((

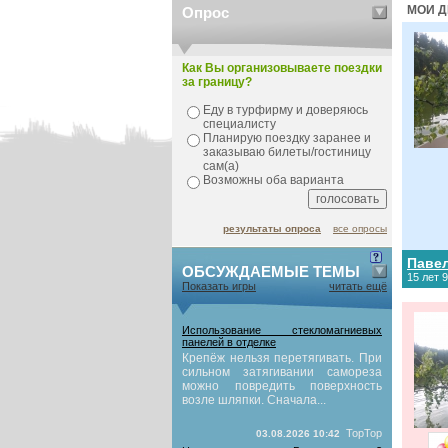
МОИ Д
Опрос
Как Вы организовываете поездки
за границу?
Еду в турфирму и доверяюсь
специалисту
Планирую поездку заранее и
заказываю билеты/гостиницу
сам(а)
Возможны оба варианта
результаты опроса
все опросы
Паве
ОБСУЖДАЕМЫЕ ТЕМЫ
15 лет 
Показать игры
читать ещё
Использование стекломагниевых
панелей в отделке
Крепёж нельзя перетягивать. При
сильном затягивании самореза
можно повредить поверхность
возле шляпки. Сначала...
TopTop
03.08.2026 10:42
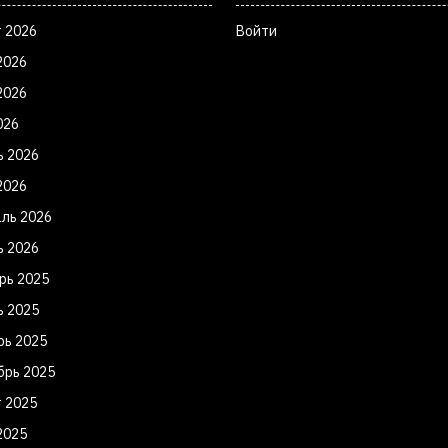
т 2026
Войти
2026
2026
026
ь 2026
2026
ль 2026
ь 2026
рь 2025
ь 2025
рь 2025
брь 2025
т 2025
2025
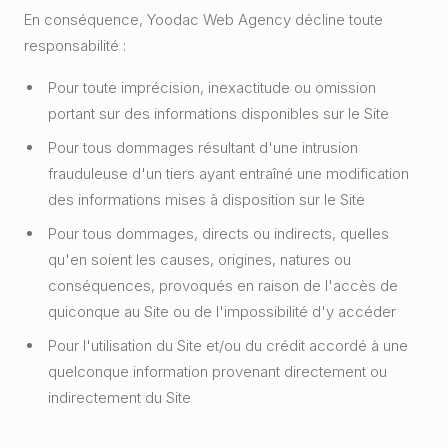
En conséquence, Yoodac Web Agency décline toute
responsabilité :
Pour toute imprécision, inexactitude ou omission
portant sur des informations disponibles sur le Site
Pour tous dommages résultant d'une intrusion
frauduleuse d'un tiers ayant entraîné une modification
des informations mises à disposition sur le Site
Pour tous dommages, directs ou indirects, quelles
qu'en soient les causes, origines, natures ou
conséquences, provoqués en raison de l'accès de
quiconque au Site ou de l'impossibilité d'y accéder
Pour l'utilisation du Site et/ou du crédit accordé à une
quelconque information provenant directement ou
indirectement du Site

))

Type out all the text from the entries above, line for line and unchanged, and leave the pictures out.

_Answer section_
МОИ Д
Опрос
Как Вы организовываете поездки
за границу?
Еду в турфирму и доверяюсь
специалисту
Планирую поездку заранее и
заказываю билеты/гостиницу
сам(а)
Возможны оба варианта
результаты опроса
все опросы
Паве
ОБСУЖДАЕМЫЕ ТЕМЫ
15 лет 
Показать игры
читать ещё
Использование стекломагниевых
панелей в отделке
Крепёж нельзя перетягивать. При
сильном затягивании самореза
можно повредить поверхность
возле шляпки. Сначала...
TopTop
03.08.2026 10:42
т 2026
Войти
2026
2026
026
ь 2026
2026
ль 2026
ь 2026
рь 2025
ь 2025
рь 2025
брь 2025
т 2025
2025
En conséquence, Yoodac Web Agency décline toute
responsabilité :
Pour toute imprécision, inexactitude ou omission
portant sur des informations disponibles sur le Site
Pour tous dommages résultant d'une intrusion
frauduleuse d'un tiers ayant entraîné une modification
des informations mises à disposition sur le Site
Pour tous dommages, directs ou indirects, quelles
qu'en soient les causes, origines, natures ou
conséquences, provoqués en raison de l'accès de
quiconque au Site ou de l'impossibilité d'y accéder
Pour l'utilisation du Site et/ou du crédit accordé à une
quelconque information provenant directement ou
indirectement du Site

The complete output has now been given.